*** DOCUMENT TEXT ***

Reimagining Benchmark Tooling

I've long known that benchmarking is key to writing efficient software. But after writing a lot of benchmarks I've seen how the existing tooling for writing and running benchmarks has some fundamental issues.

Now to be fair, things are improving! Recent projects like divan and services like bencher and codspeed show that others see the same problems. But I think we could do with rethinking how we approach benchmarking.

Existing tools

But before I get to that, I think its important to start with the existing tools.

Criterion

Criterion is the current go to for benchmarking in rust. But it has some serious problems:

Each benchmark takes multiple seconds to complete and results are still noisy.
Benchmark results are buried in less important details.
Largely unmaintained

Divan

Divan is improving upon the criterion status quo but:

It is still missing cross-run comparisons
The results are noisy.

Bencher

Bencher is a service which tracks benchmark results over time. It seems neat but I can't find a way to run noise-free benches in CI. It could be used as a component within a complete benchmarking solution though!

codspeed

I am pretty excited about codspeed:

It uses instruction counting so it cuts the noise of shared hosting in CI.
It also has these really cool flamegraph diffs in the CI output, so its not just measuring the PR’s performance impact, but also shows why there’s an impact

Some problems with codspeed are:

The project needs to use a fork of criterion
Lacks measurements of walltime

rustc-perf

rustc perf has been around for a while and has been my hint that, "hey, things can be better". It nails pretty much everything:

Measures both instruction count and wall time
Results are tracked in CI, generating graphs for viewing trends over time.
Runs benches on a remote machine configured for running benchmarks with minimal noise.

One downside is that there is no way to run certain benches remotely without going through the lengthy CI process. But ultimately none of this matters since it is inaccessible to every project that isn't rustc. 😭 It is however a very good reference of what is possible.

*** EXCERPTED RECORDS ***

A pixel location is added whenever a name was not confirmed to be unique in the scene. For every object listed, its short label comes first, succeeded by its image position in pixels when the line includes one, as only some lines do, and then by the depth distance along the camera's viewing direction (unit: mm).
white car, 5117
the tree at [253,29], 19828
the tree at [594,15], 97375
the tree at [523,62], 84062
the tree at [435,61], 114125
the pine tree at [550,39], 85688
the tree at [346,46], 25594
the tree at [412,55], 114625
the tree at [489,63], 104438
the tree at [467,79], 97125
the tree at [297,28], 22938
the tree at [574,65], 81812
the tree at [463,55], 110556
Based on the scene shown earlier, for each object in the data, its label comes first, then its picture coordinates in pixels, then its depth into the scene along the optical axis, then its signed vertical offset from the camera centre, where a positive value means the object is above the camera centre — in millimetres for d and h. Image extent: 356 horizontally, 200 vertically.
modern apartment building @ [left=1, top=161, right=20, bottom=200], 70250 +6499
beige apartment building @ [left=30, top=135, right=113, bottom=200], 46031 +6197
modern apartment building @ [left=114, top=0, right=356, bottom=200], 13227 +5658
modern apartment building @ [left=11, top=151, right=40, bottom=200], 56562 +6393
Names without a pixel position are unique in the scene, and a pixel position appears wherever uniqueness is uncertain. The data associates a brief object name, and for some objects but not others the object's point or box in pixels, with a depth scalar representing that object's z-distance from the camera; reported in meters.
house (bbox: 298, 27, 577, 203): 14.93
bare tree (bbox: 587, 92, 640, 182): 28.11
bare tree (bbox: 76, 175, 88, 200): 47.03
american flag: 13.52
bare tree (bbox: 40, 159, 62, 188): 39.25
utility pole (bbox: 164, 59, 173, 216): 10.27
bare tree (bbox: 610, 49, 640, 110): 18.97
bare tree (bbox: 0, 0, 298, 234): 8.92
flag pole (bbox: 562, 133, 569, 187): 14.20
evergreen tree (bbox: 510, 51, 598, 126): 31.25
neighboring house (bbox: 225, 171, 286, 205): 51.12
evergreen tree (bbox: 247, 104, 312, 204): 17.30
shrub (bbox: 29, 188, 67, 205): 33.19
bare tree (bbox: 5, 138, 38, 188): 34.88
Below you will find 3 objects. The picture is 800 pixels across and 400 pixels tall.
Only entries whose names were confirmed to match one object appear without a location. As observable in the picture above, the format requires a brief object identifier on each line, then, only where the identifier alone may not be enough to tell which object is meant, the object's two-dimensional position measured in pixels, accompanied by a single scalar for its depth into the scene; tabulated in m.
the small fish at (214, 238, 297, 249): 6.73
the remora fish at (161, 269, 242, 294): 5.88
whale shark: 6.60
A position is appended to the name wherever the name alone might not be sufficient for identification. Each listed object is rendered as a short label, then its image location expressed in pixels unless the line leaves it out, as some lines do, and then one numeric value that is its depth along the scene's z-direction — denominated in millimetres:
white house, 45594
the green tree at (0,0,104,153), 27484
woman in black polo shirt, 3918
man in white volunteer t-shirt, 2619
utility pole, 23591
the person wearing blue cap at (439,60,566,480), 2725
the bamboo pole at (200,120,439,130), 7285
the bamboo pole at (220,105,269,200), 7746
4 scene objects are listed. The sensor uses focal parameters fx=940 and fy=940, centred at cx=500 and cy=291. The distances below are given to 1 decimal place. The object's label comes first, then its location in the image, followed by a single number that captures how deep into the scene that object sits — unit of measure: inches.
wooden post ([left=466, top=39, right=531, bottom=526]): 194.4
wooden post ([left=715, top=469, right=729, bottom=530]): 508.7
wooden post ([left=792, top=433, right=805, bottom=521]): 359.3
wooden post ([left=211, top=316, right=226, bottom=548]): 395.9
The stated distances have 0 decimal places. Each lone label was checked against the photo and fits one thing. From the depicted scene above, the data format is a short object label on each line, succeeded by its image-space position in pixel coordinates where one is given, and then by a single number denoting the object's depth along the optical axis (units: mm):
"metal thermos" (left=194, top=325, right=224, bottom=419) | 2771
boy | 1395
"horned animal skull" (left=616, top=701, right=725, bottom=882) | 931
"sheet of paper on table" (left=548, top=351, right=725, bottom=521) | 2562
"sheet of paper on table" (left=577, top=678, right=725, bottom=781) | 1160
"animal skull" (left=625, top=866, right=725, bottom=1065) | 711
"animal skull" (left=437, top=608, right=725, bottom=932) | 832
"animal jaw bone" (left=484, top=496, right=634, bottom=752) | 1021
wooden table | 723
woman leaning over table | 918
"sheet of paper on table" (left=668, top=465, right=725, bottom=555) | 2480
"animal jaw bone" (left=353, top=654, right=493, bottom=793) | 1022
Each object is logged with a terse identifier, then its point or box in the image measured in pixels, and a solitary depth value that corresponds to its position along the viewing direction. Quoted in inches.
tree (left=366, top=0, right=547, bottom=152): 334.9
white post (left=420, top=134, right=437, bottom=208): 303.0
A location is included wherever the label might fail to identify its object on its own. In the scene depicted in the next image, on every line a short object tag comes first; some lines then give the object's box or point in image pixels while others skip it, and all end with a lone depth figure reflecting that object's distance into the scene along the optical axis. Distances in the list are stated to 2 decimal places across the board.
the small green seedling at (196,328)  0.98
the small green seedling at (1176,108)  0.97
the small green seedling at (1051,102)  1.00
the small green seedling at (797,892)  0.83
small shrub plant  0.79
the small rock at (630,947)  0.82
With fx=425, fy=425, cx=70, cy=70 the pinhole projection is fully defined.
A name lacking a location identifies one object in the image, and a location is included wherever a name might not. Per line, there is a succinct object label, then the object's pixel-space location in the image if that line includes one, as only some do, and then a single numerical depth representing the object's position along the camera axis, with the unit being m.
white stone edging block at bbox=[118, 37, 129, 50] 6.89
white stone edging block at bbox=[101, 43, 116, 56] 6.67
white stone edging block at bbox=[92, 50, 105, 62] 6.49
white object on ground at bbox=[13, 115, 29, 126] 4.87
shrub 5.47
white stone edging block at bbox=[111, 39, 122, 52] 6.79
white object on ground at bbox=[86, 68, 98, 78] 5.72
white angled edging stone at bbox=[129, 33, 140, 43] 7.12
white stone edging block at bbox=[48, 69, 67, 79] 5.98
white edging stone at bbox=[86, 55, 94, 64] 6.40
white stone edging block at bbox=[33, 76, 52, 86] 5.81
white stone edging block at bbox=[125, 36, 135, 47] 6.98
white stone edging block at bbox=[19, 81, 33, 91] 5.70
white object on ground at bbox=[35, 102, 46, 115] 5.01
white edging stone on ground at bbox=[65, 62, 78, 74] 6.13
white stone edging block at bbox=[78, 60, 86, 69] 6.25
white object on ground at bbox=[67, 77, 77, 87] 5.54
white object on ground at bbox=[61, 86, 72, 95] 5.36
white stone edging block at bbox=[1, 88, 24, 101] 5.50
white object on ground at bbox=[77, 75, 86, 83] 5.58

***

Copy out the post on benchmark tooling in full, word for word. Work only from the post on benchmark tooling, not from the records.

> [SOLUTION FOR THIS TASK]
Reimagining Benchmark Tooling

I've long known that benchmarking is key to writing efficient software. But after writing a lot of benchmarks I've seen how the existing tooling for writing and running benchmarks has some fundamental issues.

Now to be fair, things are improving! Recent projects like divan and services like bencher and codspeed show that others see the same problems. But I think we could do with rethinking how we approach benchmarking.

Existing tools

But before I get to that, I think its important to start with the existing tools.

Criterion

Criterion is the current go to for benchmarking in rust. But it has some serious problems:

Each benchmark takes multiple seconds to complete and results are still noisy.
Benchmark results are buried in less important details.
Largely unmaintained

Divan

Divan is improving upon the criterion status quo but:

It is still missing cross-run comparisons
The results are noisy.

Bencher

Bencher is a service which tracks benchmark results over time. It seems neat but I can't find a way to run noise-free benches in CI. It could be used as a component within a complete benchmarking solution though!

codspeed

I am pretty excited about codspeed:

It uses instruction counting so it cuts the noise of shared hosting in CI.
It also has these really cool flamegraph diffs in the CI output, so its not just measuring the PR’s performance impact, but also shows why there’s an impact

Some problems with codspeed are:

The project needs to use a fork of criterion
Lacks measurements of walltime

rustc-perf

rustc perf has been around for a while and has been my hint that, "hey, things can be better". It nails pretty much everything:

Measures both instruction count and wall time
Results are tracked in CI, generating graphs for viewing trends over time.
Runs benches on a remote machine configured for running benchmarks with minimal noise.

One downside is that there is no way to run certain benches remotely without going through the lengthy CI process. But ultimately none of this matters since it is inaccessible to every project that isn't rustc. 😭 It is however a very good reference of what is possible.